Convert the lines of the items into a JSON list of strings, one string per line, skipping blank lines. Cover only the lines from the one containing "True or false: 2018" through the end of the items, both ends included.
━━━
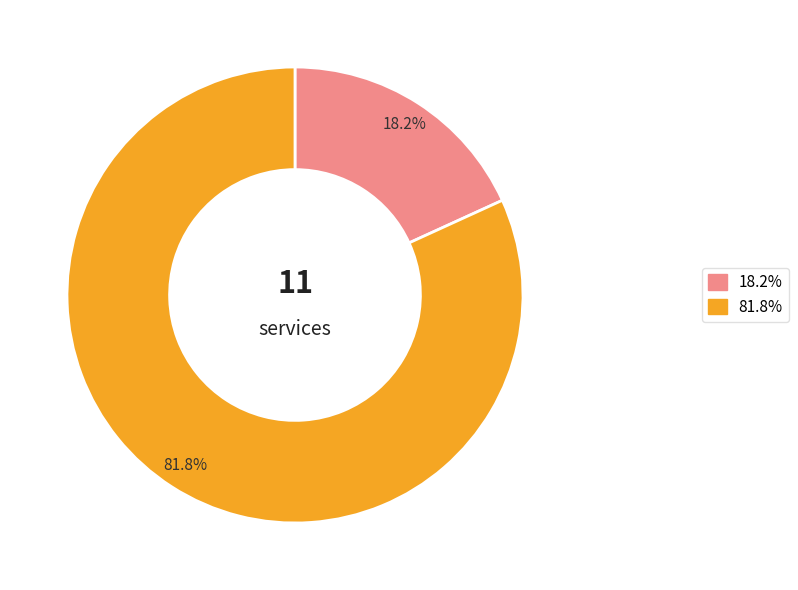

Which slice is the largest?

81.8%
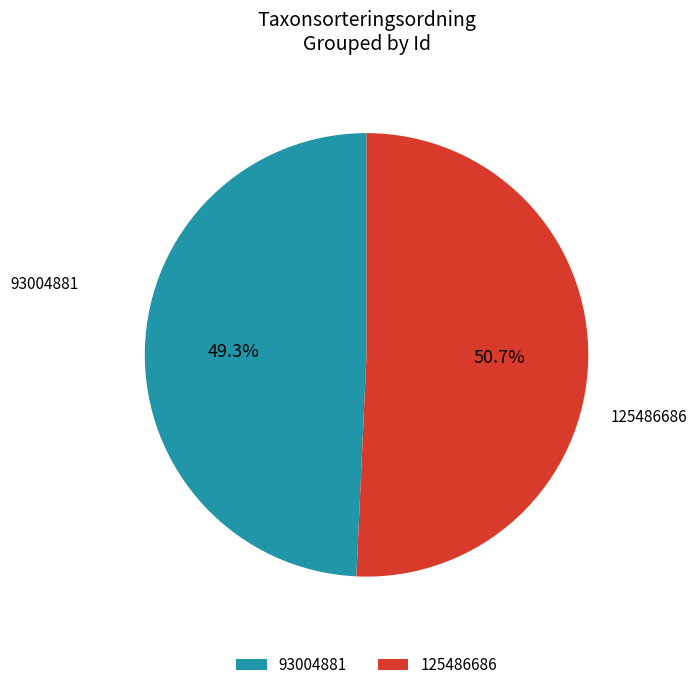

Is there a majority slice in this chart?

Yes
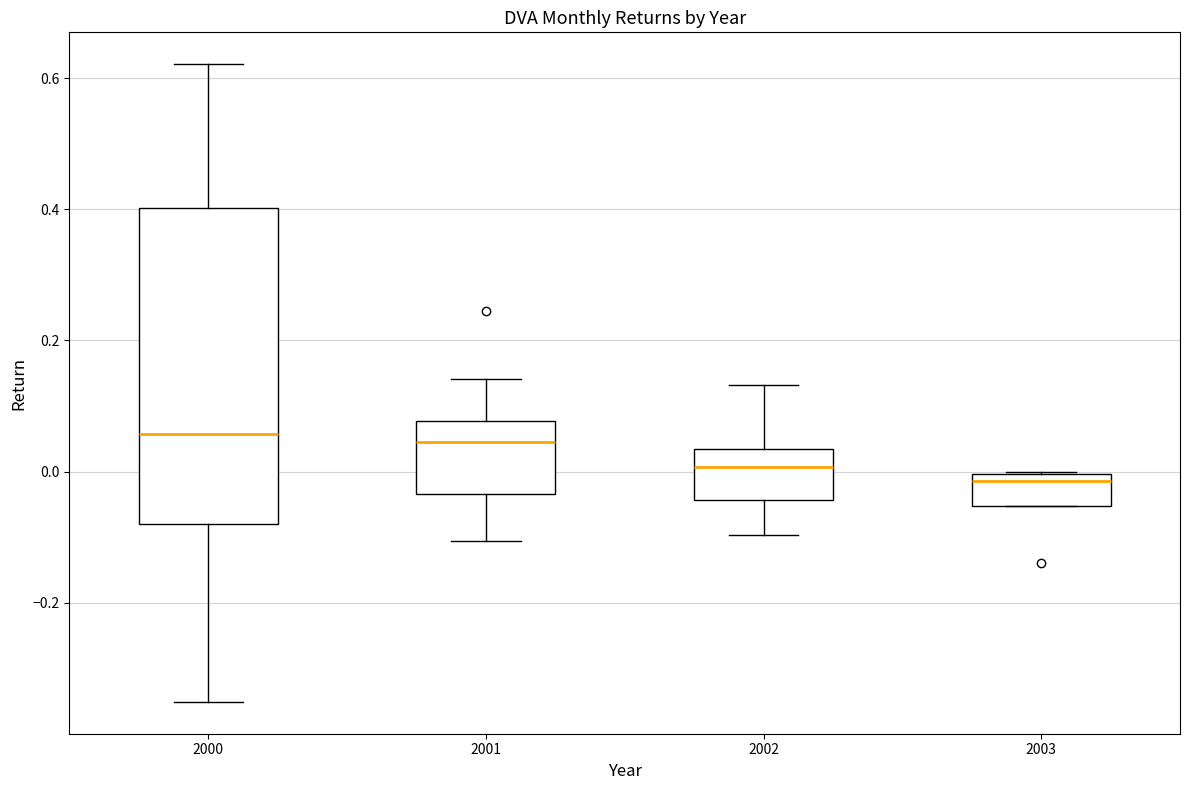

Which box's median line is the lowest?

2003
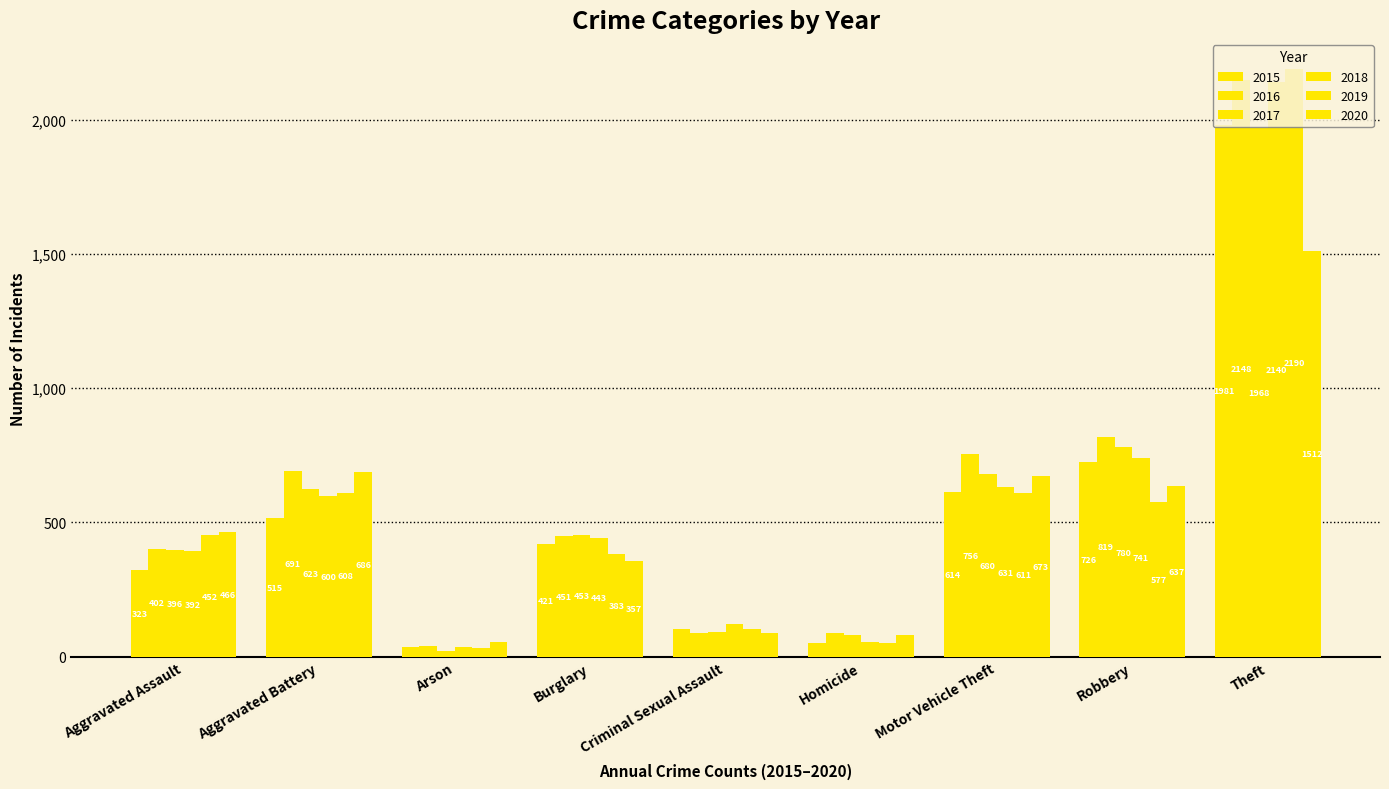

True or false: 2018 has a value of 443 at Burglary.

True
━━━
SOLUTION TO THE EXERCISE:
[
  "True or false: 2018 has a value of 443 at Burglary.",
  "True"
]